TITLE=Molecular and histopathological landscape of 131 meningiomas: a retrospective institutional study with insights from cIMPACT-NOW

JOURNAL=Frontiers in Oncology

VOLUME=Volume 15 - 2025

YEAR=2025

URL=https://www.frontiersin.org/journals/oncology/articles/10.3389/fonc.2025.1648953

DOI=10.3389/fonc.2025.1648953

ISSN=2234-943X

ABSTRACT=BackgroundPrognostication in meningiomas has traditionally relied on histopathological grading, which has inherent limitations, including interobserver variability, intratumoral heterogeneity, and inconsistent correlation with clinical behavior. While molecular profiling enhances diagnostic precision and risk stratification, it is not yet routinely adopted in clinical practice. To date, no molecular data on meningiomas have been published from our country. This study aims to address this gap by characterizing the molecular landscape of meningiomas at our institution, incorporating insights from recent cIMPACT-NOW updates.MethodsWe retrospectively analyzed consecutive 131 meningiomas that underwent molecular sequencing at our institution between 2021 and 2023. Tumors were classified according to the latest WHO criteria.
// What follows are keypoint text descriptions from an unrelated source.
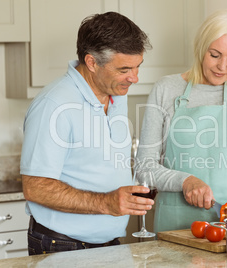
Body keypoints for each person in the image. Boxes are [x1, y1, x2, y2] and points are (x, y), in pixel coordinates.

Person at [20, 12, 153, 255]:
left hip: (108, 243)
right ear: (92, 63)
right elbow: (35, 187)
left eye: (137, 67)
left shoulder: (115, 94)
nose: (134, 78)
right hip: (62, 245)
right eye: (124, 69)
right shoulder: (54, 105)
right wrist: (107, 203)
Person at [135, 9, 227, 233]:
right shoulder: (166, 89)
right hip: (173, 227)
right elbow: (145, 167)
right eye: (214, 55)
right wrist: (185, 181)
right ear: (201, 48)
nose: (222, 66)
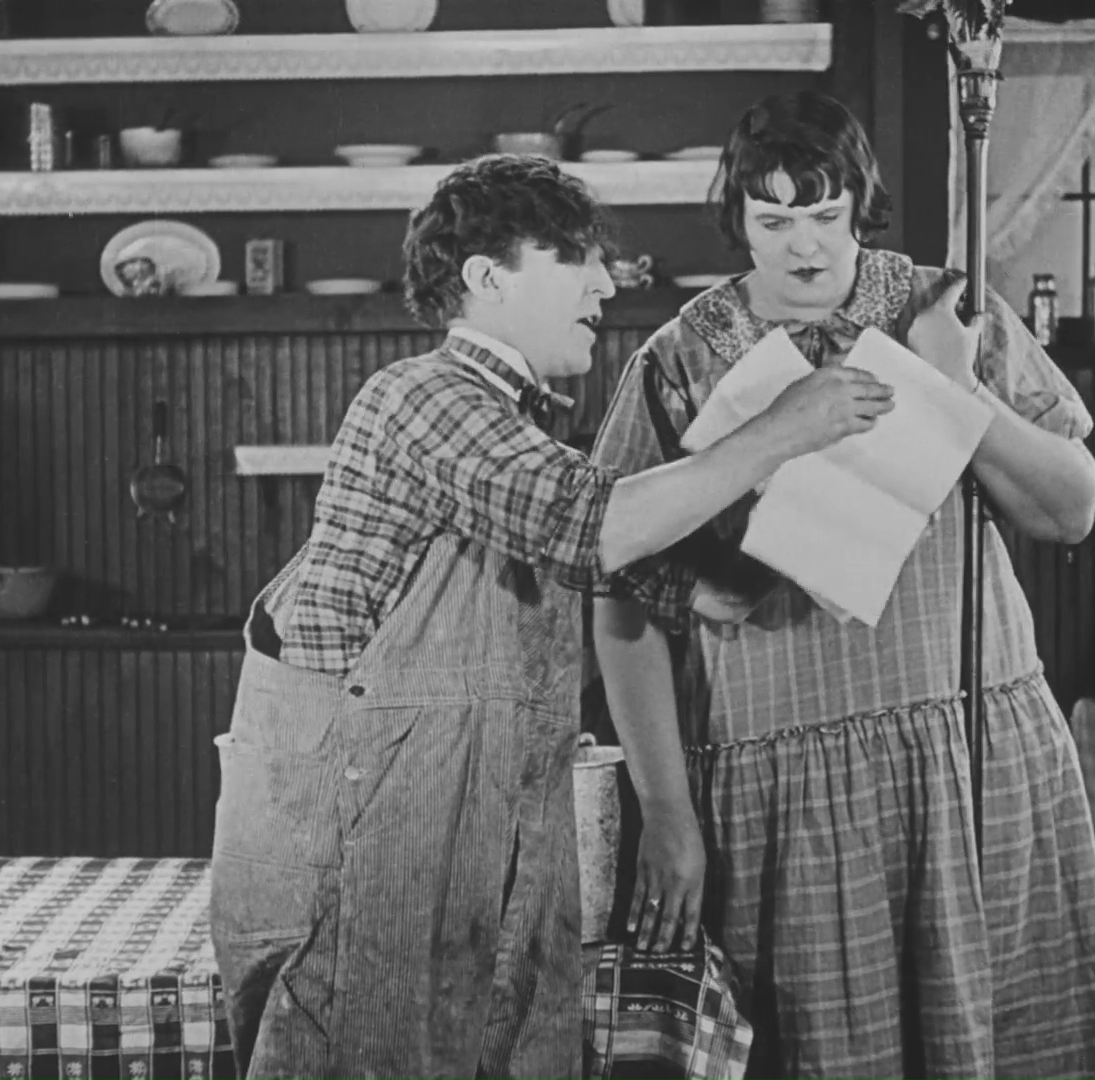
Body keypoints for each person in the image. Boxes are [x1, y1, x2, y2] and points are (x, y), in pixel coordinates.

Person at [207, 153, 897, 1080]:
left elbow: (714, 593)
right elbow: (593, 527)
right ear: (487, 279)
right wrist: (782, 427)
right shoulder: (423, 398)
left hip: (472, 862)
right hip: (362, 869)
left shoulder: (524, 440)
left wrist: (821, 472)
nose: (607, 283)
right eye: (576, 257)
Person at [590, 91, 1095, 1080]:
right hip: (785, 790)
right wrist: (665, 808)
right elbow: (619, 600)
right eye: (773, 220)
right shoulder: (677, 361)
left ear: (861, 205)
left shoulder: (946, 312)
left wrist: (953, 385)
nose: (803, 247)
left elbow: (1071, 510)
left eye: (825, 214)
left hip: (970, 752)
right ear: (737, 218)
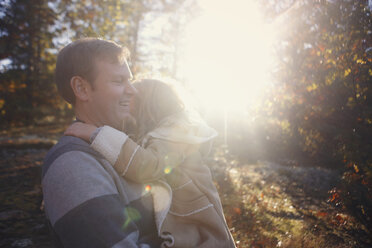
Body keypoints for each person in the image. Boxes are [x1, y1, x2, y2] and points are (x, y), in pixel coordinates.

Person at [64, 79, 236, 248]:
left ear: (147, 105)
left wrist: (98, 135)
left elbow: (148, 165)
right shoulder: (161, 134)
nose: (125, 99)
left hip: (200, 230)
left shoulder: (174, 133)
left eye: (131, 99)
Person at [42, 38, 162, 247]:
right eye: (118, 81)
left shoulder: (121, 147)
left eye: (130, 80)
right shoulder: (72, 166)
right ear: (81, 88)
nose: (132, 91)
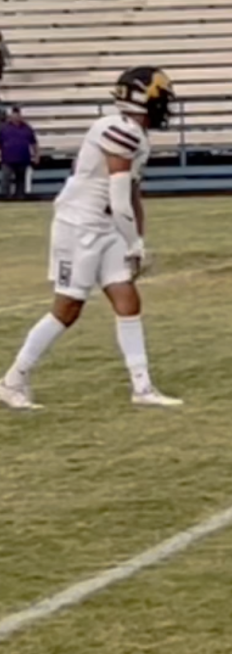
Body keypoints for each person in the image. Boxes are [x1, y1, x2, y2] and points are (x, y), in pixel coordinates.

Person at [1, 67, 183, 411]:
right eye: (160, 98)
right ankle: (13, 380)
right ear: (142, 98)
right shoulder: (117, 130)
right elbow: (117, 196)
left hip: (106, 226)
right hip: (80, 225)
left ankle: (142, 387)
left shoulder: (135, 134)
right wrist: (135, 244)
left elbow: (132, 193)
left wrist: (137, 238)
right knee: (68, 308)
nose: (165, 106)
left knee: (127, 298)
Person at [1, 106, 39, 200]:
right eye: (14, 115)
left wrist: (36, 155)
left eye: (18, 115)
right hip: (8, 159)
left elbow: (34, 143)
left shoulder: (27, 128)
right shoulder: (4, 128)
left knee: (21, 180)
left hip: (23, 158)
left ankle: (20, 197)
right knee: (6, 179)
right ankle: (5, 197)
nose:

Next-generation sequencing (NGS) was performed using the Oncomine Comprehensive Assay, a targeted panel for solid tumors. Molecular findings were correlated with clinicopathological parameters.ResultsThe cohort included 84 females and 47 males (median age: 51 years; range: 2–79). Tumor locations included the cerebral convexity (45.8%), skull base (38.2%), posterior fossa (3.1%), and spine (5.3%), with 7.6% being multifocal. CNS WHO grade 2 tumors were most common (58%), followed by grade 1 (35%) and grade 3 (7%). NF2 alterations (35%) were the most frequent, occurring across all grades but more prevalent in grades 2 and 3. Genotype (p = 0.004) and WHO grade (p = 0.002) were significantly associated with tumor location: NF2 alterations predominated in convexity and spine, while TRAKLS mutations (TRAF7, AKT1, KLF4, SMO) were enriched in lower-grade skull base tumors. High-risk homozygous CDKN2A/B deletions were identified in one grade 3 tumor, with hemizygous deletions, unexpectedly, in three grade 2 tumors.ConclusionThis study provides regional insight into the molecular landscape of meningiomas in our population. While routine molecular profiling adds value to classification and prognostication, broader implementation may be limited by cost and panel coverage constraints.